Instructions for the task: From the records below, pull out everything from the line containing "scientific name: Rupornis magnirostris" down to the line containing "genus: Mertensia", both of those lines included, and reproduce it unchanged. Include no other lines.

Information given:

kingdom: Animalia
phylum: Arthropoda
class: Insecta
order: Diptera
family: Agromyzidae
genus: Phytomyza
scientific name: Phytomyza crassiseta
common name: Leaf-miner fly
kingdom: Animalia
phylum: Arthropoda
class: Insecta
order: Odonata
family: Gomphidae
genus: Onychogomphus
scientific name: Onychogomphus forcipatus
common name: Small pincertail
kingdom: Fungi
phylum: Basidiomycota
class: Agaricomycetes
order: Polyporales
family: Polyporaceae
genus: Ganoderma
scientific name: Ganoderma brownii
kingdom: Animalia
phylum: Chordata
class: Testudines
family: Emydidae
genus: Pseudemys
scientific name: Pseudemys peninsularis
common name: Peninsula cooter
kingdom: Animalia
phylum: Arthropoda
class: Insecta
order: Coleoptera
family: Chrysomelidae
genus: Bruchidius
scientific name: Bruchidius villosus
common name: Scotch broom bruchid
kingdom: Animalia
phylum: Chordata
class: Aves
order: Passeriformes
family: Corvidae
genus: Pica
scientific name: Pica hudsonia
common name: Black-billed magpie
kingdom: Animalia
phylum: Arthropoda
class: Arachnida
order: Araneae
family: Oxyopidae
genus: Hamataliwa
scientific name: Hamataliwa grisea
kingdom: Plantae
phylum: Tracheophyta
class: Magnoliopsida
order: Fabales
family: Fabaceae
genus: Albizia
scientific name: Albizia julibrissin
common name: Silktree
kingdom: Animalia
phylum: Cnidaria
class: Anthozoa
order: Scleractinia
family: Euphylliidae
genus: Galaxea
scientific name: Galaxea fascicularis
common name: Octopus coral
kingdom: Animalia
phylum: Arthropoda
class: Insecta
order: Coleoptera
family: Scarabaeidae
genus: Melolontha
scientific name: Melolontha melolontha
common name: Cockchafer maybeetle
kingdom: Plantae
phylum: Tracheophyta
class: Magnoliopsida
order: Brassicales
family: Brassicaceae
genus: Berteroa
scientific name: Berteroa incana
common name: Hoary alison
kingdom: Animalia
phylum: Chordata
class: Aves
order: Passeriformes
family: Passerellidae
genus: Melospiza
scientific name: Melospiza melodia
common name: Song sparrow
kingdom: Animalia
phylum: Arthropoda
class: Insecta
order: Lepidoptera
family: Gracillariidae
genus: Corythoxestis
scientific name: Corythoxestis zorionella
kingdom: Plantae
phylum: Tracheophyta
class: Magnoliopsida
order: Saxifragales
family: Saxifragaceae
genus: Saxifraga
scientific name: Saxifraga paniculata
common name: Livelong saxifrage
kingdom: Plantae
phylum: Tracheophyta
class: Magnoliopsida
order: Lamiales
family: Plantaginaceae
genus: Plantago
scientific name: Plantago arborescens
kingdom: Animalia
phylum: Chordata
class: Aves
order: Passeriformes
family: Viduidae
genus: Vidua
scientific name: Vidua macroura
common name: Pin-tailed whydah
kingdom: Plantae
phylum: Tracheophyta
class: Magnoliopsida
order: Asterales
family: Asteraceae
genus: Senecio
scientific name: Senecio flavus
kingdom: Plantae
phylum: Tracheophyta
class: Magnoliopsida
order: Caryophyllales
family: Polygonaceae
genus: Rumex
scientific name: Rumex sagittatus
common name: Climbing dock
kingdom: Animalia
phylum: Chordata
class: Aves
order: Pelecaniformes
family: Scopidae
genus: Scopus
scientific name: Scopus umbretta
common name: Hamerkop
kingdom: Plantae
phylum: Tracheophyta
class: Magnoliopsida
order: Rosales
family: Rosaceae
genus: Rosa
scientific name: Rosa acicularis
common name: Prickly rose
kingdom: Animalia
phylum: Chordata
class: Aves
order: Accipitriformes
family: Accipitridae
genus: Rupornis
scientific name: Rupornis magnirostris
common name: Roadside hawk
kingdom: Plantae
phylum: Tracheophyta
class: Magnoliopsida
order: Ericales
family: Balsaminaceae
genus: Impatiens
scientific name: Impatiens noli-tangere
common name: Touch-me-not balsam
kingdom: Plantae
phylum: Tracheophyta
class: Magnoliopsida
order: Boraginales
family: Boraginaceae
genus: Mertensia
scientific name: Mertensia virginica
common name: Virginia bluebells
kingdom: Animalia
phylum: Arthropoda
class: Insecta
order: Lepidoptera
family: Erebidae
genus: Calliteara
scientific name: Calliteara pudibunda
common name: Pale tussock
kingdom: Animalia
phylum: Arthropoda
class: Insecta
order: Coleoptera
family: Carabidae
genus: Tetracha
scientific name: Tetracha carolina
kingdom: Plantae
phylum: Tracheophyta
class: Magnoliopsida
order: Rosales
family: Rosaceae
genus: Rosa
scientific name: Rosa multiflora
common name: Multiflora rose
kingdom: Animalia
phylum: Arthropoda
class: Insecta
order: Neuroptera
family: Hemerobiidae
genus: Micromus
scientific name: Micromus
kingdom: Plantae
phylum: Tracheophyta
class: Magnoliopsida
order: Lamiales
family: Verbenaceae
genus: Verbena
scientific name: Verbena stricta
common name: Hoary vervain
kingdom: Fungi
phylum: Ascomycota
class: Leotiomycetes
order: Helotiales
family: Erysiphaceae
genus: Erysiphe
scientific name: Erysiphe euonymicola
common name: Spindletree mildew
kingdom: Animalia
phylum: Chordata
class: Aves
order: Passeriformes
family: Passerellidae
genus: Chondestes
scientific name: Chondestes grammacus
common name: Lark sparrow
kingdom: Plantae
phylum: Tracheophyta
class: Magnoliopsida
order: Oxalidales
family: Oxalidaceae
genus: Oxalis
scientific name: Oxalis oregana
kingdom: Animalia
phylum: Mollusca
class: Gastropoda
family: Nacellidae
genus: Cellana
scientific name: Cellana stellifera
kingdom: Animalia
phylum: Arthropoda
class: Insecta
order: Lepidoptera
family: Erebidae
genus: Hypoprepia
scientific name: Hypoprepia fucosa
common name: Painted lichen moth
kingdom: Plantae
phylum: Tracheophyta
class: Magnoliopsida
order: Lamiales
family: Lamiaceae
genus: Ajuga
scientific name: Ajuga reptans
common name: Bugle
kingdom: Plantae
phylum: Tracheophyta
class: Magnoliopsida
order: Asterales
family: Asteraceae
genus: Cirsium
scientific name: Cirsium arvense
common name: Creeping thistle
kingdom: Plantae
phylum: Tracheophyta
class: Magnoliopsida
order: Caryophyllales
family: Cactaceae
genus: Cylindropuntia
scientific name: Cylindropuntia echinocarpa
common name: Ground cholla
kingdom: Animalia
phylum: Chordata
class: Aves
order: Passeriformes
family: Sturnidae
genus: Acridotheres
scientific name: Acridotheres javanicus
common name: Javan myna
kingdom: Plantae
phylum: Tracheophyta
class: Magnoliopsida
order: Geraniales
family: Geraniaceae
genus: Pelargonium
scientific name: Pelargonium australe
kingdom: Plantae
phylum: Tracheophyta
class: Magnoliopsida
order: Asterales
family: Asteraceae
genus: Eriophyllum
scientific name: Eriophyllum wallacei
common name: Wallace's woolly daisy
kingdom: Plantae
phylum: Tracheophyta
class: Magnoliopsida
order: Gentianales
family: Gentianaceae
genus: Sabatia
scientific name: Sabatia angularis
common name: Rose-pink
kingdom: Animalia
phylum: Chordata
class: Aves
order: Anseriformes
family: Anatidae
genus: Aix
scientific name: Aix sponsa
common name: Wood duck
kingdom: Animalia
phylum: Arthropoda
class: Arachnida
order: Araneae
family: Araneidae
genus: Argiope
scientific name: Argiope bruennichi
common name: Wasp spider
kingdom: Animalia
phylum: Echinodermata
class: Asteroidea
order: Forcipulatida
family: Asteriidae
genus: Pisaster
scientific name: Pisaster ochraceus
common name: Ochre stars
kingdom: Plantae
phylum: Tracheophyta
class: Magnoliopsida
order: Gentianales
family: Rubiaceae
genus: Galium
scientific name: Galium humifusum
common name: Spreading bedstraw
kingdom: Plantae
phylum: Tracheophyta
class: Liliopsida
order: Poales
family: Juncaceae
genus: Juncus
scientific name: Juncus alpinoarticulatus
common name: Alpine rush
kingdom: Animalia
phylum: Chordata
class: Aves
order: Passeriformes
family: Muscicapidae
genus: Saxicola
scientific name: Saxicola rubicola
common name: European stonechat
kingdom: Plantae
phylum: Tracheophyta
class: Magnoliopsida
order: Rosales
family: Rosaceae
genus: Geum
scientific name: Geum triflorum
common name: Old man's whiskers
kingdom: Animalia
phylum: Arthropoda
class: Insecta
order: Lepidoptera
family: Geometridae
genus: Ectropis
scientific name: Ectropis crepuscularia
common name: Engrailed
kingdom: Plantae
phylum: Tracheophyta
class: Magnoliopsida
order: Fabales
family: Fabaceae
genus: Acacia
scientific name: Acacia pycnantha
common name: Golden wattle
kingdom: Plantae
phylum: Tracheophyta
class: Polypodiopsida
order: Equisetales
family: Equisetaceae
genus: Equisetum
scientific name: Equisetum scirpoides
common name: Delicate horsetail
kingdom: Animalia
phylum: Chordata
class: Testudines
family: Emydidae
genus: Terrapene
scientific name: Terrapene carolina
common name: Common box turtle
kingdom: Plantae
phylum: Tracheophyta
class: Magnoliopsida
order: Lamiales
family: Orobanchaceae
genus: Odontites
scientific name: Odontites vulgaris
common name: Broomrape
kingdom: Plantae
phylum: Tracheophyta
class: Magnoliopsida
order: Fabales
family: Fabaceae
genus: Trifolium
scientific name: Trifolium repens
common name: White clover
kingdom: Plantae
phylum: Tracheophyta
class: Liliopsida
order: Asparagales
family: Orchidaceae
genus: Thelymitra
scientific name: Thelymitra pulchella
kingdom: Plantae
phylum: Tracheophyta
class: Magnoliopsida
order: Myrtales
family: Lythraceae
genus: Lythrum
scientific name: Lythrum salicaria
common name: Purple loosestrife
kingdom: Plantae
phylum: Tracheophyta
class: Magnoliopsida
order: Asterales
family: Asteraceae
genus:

The solution:
scientific name: Rupornis magnirostris
common name: Roadside hawk
kingdom: Plantae
phylum: Tracheophyta
class: Magnoliopsida
order: Ericales
family: Balsaminaceae
genus: Impatiens
scientific name: Impatiens noli-tangere
common name: Touch-me-not balsam
kingdom: Plantae
phylum: Tracheophyta
class: Magnoliopsida
order: Boraginales
family: Boraginaceae
genus: Mertensia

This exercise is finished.